Edwards raised a hand to cut the old man short. “All this has to do with competency, Mr Perkins. I’ve discussed this at our last multi-team meeting. My colleagues from Social Services are agreed that this business with rubbish suggests that you’re not able to look after yourself any more.”

“That’s rubbish,” Perkins responded, but he no longer sounded so confident.

“You see we’re finding that there’s a correlation between the ability to follow waste disposal policy and general social functioning.”

“Are you threatening me?” Perkins asked, looking confused. Old and confused, Edwards noted quickly on his pad.

“There’s no threat,” he explained calmly. “Warden-controlled housing is perfectly suited to a man in your circumstances.”

Perkins looked uncomfortable. For one awful moment Edwards was convinced that the old man would make a scene and start crying.

“It’s three o’clock,” Perkins realised. “I have my tea and some biscuits at three.”

He stood, unsteadily, and went into the kitchen. It seemed to Edwards that the old man had suddenly aged another ten years. Or rather the hostile front had all been a façade to cover up the fact that he was unable to cope on his own any more. Sheltered housing would probably be a relief once the shock had worn off.
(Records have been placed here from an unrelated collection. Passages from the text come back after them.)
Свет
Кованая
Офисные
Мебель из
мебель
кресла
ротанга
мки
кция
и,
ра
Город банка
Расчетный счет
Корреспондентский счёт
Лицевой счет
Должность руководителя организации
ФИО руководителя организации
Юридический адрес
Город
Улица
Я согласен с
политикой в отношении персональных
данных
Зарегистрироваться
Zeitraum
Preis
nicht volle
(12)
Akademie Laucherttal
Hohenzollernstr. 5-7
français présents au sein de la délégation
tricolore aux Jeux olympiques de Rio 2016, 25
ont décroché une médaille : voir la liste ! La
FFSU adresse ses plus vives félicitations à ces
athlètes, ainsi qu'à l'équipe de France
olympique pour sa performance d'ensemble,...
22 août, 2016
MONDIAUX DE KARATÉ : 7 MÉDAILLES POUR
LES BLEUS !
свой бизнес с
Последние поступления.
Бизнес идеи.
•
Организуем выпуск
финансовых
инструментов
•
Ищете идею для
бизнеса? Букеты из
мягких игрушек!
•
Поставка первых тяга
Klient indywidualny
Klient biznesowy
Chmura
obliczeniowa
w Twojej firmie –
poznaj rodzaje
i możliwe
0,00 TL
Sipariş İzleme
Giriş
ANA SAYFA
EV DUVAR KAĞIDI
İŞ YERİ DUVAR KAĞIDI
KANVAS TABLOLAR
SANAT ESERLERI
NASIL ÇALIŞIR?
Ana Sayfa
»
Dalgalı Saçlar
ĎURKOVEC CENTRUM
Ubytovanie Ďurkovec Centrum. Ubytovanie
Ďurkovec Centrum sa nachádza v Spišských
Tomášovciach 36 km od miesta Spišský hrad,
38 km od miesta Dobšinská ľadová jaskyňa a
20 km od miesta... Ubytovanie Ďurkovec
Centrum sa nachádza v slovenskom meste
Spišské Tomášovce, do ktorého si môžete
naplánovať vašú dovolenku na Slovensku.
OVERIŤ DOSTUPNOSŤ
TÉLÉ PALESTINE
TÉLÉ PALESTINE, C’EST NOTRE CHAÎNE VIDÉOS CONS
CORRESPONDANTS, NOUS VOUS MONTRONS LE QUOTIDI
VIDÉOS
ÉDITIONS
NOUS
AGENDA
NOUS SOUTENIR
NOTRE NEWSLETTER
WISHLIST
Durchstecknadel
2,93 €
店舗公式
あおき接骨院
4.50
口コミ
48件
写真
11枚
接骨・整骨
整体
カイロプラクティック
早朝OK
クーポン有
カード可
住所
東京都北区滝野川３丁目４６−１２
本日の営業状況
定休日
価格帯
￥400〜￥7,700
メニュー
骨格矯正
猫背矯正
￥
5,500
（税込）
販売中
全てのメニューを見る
Edwards was still writing his notes when the old man returned.

“Where would I put something like this? Is it the black bin?”

Edwards barely had time to register the knife. Perkins was saying “Six inch boning knife, Sheffield steel, wooden handle.”

The papers flew across the room as Edwards jumped out of his seat. “Please, Mr Perkins, put that down.”

“I like my house here,” the old man said, keeping the knife in front of him. “It might not look like much, but I worked bloody hard to get this house. Me and Margaret.”

“Be reasonable, Mr Perkins,” Edwards said, trying to edge towards the door.

“Reasonable? Tell me that your bloody bins are reasonable.”

Perkins had the door covered, Edwards realised. “There’s no need to threaten me. I’m just doing my job. That’s all, Mr Perkins.”

“But you love it so much,” Perkins murmured.

“Please, Mr Perkins, you’ll just make things worse. You’ll go to prison.”

“Then maybe I should gut you. Make it worth the effort. What bin do I put you in? Where would you like to lie?”

Edwards, shaking, feinted to one side and then was out the door.

The old man slumped into a chair and started to cry. The knife lay in his lap, cold, sharp and a memory of a life that had once been his.